Les cadres ou gestionnaires de première ligne font partie des répondants qui vivent le plus de détresse psychologique, comparativement aux cadres «de haut niveau», qui semblent plus protégés, constate par ailleurs Caroline Biron. 

Le sondage révèle également que les femmes souffrent de détresse psychologique dans une proportion plus grande que les hommes (56% contre 41%). Il s’agit d’une importante augmentation par rapport aux données pré-pandémie colligées en 2015 par l’Institut de la statistique du Québec dans l’Enquête québécoise sur la santé de la population, dans laquelle près de 33 % des femmes et 24 % des hommes rapportaient un niveau élevé de détresse, souligne-t-on dans le communiqué de l’Université Laval résumant l’étude de la professeure Biron.
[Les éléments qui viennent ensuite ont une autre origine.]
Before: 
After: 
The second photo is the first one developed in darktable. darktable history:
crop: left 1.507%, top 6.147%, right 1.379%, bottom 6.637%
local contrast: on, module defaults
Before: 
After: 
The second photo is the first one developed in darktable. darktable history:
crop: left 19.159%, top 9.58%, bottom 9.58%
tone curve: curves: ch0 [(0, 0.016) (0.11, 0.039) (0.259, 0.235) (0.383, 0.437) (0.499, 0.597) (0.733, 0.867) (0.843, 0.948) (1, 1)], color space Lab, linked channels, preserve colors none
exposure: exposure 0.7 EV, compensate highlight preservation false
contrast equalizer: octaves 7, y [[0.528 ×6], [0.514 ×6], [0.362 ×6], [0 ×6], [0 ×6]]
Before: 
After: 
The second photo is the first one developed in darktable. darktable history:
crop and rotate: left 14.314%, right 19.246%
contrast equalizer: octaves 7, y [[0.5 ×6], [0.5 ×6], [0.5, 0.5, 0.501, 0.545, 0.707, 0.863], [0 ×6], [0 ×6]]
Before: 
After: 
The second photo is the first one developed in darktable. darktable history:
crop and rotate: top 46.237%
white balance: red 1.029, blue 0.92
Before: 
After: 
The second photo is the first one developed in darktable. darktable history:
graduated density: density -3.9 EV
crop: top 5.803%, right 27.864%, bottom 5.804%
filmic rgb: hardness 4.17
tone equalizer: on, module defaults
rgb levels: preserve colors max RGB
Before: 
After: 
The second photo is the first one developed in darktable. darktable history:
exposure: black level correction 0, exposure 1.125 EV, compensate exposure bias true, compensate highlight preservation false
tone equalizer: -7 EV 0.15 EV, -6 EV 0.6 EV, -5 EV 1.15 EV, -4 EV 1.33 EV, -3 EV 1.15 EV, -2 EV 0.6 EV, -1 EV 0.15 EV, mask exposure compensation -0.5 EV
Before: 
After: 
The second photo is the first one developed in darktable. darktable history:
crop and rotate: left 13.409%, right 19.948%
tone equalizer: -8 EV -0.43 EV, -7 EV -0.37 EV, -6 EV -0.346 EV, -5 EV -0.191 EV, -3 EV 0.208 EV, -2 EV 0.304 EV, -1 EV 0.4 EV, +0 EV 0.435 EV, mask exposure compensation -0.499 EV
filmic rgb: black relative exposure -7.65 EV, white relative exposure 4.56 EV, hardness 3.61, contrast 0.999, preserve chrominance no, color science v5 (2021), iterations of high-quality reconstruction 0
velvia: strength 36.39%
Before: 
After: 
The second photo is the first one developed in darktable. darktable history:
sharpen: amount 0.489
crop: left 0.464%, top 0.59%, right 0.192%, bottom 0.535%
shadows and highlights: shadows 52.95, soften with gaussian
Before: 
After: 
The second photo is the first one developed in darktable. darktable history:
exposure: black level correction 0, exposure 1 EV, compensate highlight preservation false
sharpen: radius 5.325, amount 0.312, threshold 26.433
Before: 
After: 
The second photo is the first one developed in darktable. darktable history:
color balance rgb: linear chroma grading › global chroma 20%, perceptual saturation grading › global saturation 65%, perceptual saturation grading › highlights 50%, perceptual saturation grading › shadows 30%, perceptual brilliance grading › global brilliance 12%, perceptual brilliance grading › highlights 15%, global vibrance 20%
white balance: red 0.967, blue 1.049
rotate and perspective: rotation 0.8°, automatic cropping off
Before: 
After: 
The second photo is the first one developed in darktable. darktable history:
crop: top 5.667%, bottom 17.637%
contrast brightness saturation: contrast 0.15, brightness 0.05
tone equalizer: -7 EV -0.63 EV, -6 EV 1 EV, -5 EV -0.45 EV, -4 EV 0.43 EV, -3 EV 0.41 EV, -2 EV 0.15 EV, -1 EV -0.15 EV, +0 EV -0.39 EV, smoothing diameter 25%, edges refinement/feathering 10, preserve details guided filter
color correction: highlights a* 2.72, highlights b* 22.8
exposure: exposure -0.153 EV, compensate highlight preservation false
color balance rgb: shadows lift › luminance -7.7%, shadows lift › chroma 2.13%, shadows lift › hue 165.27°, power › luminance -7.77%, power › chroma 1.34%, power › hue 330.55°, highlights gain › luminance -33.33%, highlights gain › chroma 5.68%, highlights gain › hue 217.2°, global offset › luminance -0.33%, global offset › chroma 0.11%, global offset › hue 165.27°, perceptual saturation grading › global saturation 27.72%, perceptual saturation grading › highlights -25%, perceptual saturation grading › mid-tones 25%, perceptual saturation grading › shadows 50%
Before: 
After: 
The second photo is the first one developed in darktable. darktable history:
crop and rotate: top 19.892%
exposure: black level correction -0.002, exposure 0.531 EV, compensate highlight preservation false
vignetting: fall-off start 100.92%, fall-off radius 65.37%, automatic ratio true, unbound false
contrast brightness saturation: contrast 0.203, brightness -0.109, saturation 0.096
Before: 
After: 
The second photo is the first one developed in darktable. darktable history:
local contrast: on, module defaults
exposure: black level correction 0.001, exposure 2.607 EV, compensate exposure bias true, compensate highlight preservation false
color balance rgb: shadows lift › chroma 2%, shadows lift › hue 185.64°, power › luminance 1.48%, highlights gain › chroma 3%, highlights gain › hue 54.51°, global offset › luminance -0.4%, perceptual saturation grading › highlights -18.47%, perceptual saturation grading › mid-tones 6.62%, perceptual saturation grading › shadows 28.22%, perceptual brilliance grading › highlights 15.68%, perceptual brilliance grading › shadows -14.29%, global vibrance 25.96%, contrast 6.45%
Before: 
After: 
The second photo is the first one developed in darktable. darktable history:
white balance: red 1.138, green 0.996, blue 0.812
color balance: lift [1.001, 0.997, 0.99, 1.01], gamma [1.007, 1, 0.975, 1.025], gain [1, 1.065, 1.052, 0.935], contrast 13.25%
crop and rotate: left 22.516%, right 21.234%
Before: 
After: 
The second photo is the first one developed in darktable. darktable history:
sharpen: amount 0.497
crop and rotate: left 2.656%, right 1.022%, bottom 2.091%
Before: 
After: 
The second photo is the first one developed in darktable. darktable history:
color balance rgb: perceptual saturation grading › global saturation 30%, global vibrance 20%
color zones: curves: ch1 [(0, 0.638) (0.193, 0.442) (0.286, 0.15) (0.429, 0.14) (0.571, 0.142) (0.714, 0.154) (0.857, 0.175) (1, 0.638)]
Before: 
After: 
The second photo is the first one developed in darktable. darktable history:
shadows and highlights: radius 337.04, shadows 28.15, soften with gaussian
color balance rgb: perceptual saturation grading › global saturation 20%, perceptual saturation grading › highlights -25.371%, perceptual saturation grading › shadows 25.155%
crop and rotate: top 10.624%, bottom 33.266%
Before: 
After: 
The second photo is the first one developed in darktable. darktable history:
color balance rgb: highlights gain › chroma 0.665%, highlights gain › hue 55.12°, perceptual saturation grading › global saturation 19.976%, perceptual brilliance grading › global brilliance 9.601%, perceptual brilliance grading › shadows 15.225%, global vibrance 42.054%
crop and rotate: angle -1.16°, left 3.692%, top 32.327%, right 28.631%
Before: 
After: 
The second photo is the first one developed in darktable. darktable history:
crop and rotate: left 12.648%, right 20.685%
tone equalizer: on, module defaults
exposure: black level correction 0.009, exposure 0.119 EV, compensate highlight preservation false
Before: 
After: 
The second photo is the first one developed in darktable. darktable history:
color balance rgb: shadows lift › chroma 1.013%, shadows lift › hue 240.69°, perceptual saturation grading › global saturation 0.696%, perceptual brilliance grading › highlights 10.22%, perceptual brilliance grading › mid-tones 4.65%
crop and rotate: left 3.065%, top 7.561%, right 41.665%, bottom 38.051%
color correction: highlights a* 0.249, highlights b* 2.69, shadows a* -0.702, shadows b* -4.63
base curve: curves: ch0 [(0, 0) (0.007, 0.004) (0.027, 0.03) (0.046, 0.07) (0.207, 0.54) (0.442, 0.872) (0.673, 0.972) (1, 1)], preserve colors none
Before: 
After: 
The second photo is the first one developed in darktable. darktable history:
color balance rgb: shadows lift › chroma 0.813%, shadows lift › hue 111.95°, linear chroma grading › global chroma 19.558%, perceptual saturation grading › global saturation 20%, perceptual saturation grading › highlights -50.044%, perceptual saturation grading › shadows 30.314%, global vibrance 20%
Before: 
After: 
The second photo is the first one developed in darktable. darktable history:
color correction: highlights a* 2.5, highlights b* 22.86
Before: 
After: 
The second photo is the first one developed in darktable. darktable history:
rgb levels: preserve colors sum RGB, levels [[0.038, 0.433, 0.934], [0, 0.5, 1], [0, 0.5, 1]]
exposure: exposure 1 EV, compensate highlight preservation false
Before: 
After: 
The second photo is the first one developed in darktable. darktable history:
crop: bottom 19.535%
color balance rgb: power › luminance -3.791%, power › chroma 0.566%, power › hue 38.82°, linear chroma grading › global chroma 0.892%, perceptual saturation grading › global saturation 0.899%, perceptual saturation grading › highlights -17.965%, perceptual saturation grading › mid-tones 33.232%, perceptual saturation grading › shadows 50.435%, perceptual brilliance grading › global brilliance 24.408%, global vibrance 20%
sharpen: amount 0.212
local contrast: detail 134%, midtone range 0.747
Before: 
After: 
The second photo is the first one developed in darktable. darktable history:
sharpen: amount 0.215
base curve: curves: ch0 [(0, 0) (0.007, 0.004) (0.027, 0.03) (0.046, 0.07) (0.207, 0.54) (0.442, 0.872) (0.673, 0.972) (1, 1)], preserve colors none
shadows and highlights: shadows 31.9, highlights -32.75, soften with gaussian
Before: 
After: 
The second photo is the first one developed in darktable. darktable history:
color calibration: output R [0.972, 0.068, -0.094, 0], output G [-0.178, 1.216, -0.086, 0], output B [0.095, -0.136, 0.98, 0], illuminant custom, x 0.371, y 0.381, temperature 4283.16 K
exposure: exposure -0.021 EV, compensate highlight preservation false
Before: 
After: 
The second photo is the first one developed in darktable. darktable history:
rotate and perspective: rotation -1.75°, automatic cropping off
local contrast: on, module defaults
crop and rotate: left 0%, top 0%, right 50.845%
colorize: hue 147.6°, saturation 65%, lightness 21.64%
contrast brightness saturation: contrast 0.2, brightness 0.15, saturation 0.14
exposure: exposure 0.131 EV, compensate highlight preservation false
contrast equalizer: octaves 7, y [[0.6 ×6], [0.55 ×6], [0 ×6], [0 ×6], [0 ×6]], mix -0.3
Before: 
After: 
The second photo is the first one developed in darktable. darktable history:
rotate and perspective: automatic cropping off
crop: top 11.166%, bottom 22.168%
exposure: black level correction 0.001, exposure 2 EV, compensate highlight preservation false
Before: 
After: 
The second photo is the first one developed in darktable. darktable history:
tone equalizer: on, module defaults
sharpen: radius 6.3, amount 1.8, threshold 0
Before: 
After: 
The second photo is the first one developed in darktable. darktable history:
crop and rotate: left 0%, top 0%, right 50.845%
Parmi les autres faits saillants du sondage: 75% des répondants ont rapporté avoir des problèmes de sommeil, et 37 % ont déclaré avoir fait du présentéisme (travailler malade) au cours des sept derniers jours, tant parmi ceux qui font du télétravail que chez ceux qui se déplacent vers leur lieu d’emploi.

La performance au travail semble aussi affectée par la situation actuelle, alors que près du tiers des répondants (30 %) évaluent leur performance comme étant égale ou inférieure à 70% de leur rendement maximal. 

«Quand les organisations des répondants accordent une aussi grande importance à la santé psychologique du personnel qu’à la productivité, elles ont 24% moins de gens en détresse élevée et 12% plus de travailleurs hautement performants» que le reste de l’échantillon, note encore Caroline Biron.

Pour la chercheure, ce que le sondage montre, c’est l’importance pour les organisations de «prendre soin de leurs gens», de «soigner le travail». 

«La santé psychologique au travail c’est souvent l’enfant pauvre en santé et sécurité au travail. […] Il faut faire plus que de donner quelques séances de plus au programme d’aide, il faut soigner l’organisation du travail, offrir des emplois de qualité», dit Mme Biron. 

Si une organisation est capable de faire, par exemple, des changements technologiques une priorité pour améliorer sa performance, elle est aussi capable de faire de la santé mentale une priorité «parce qu’en agissant sur la détresse, on agit aussi sur la performance», rappelle la professeure.